Russia does not for a moment back away from the "human safari" in Ukraine's Kherson Oblast. The occupiers continue hunting Ukrainian pensioners, even those who are 83 years old, with FPV drones. This is exactly what happened on 23 May, according to Ukraine's National Police.
The incidents are the operational extension of the documented pattern Ukraine's Office of the Prosecutor General released a day before: 5,303 criminal proceedings for drone attacks on civilian infrastructure in deoccupied Kherson Oblast, 287 civilians killed, including children, 2,549 wounded, including 41 children.
Russia's attacks on Kherson city alone account for 44% of the oblast's drone deaths and almost 69% of its drone-wound casualties.
Russian forces struck multiple Kherson Oblast communities, killing a 30-year-old man and a 64-year-old woman, and wounding more than 20 civilians across at least six separate incidents.
Woman killed in house fire after FPV strike ignites private home
In the Ukrainka community, a Russian FPV drone wounded a 52-year-old woman and two men aged 63 and 83.
All three were taken to the hospital with explosive trauma, traumatic brain injuries, and shrapnel wounds, the police said.
In Kostyrka, Russian forces dropped explosives from a drone on a 69-year-old man, who suffered explosive trauma, traumatic brain injury, concussion, and multiple shrapnel wounds to his face, chest, abdomen, arms, and legs.
In Bilozerka, a 45-year-old local was struck by an FPV drone in the street and sustained mine-explosive trauma and abrasions.

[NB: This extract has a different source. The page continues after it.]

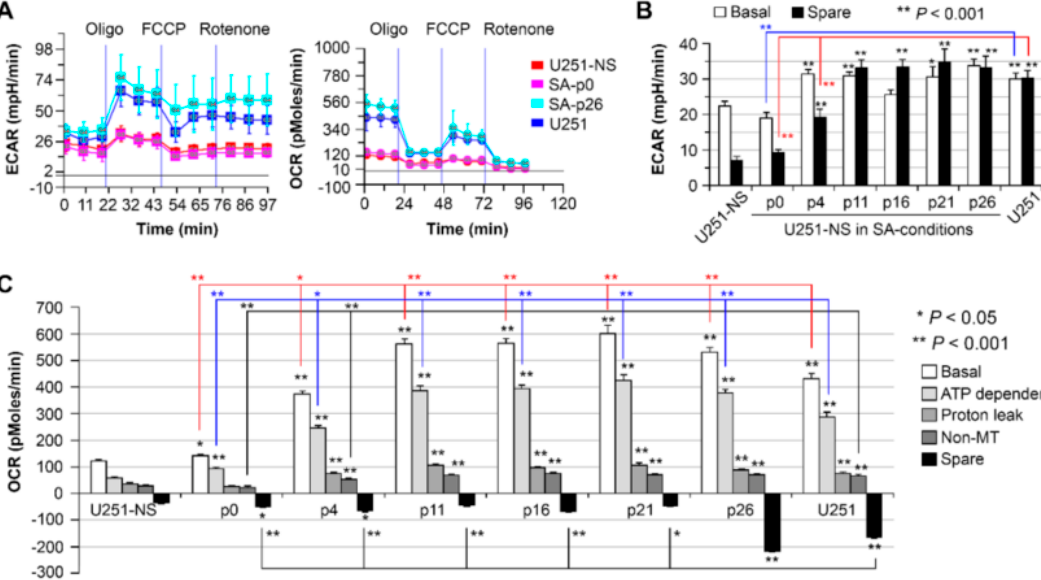
Figure 4. Differential cellular bioenergetics in U251, U251-NS and transition cultures of U251-NS cultured in SA-conditions. ( A ) Representative profiles of the key parameters of mitochondrial respiration measured by a Seahorse Bioscience XF24 Extracellular Flux Analyzer. ( B ) Basal and spare glycolytic respirations. Spare was the maximum ECAR measured during injection of mitochondrial inhibitors minus basal ECAR. ( C ) Mitochondrial (MT) and non-MT (after Rotenone) respiration consuming oxygen. Bar height and error are the mean and SEM of five replicates and three measurements at the time period shown in ( A ).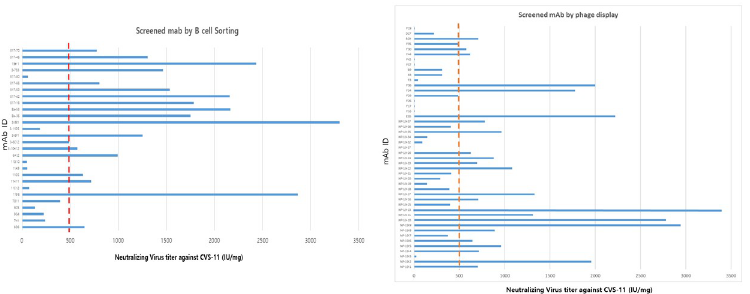
Fig 1. The VNA titers of anti-rabies mAbs. 75 mAbs were tested by VNA activity against CVS-11 and then 28 mAbs were selected with threshold of over 500IU/mg and titer.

In the Dniprovskyi District of Kherson city, an FPV drone strike killed a 30-year-old man and wounded another resident, whose identity is being established.
Russian artillery shelling of the Korabelnyi District of Kherson city wounded six people aged between 34 and 80 — four women and two men — all with explosive and traumatic-brain injuries and shrapnel wounds.
In a separate incident, an FPV drone strike on a private house ignited a fire. A 64-year-old woman died inside the building.
The pattern
The documented "human safari" framing in Kherson predates today's incidents by more than a year.
Independent Western investigations, including CBS News' 60 Minutes documentation and reporting by major US and European outlets, have established that Russian FPV-drone operators have been pursuing specific civilians along defined routes. Among them are bus stops, supermarket entrances, pension queues, and residential courtyards.
The hunt has been concentrated geographically in the right-bank parts of Kherson Oblast that Ukraine de-occupied in November 2022, against civilian populations that returned to live there after the Russian withdrawal across the Dnipro.
Today's pattern of named victims by age — 83, 80, 69, 64 — fits the demographic concentration the broader documentation captures: elderly residents whose mobility limits their ability to flee a drone approaching from above, and who form a disproportionate share of those killed and wounded in the city's residential districts.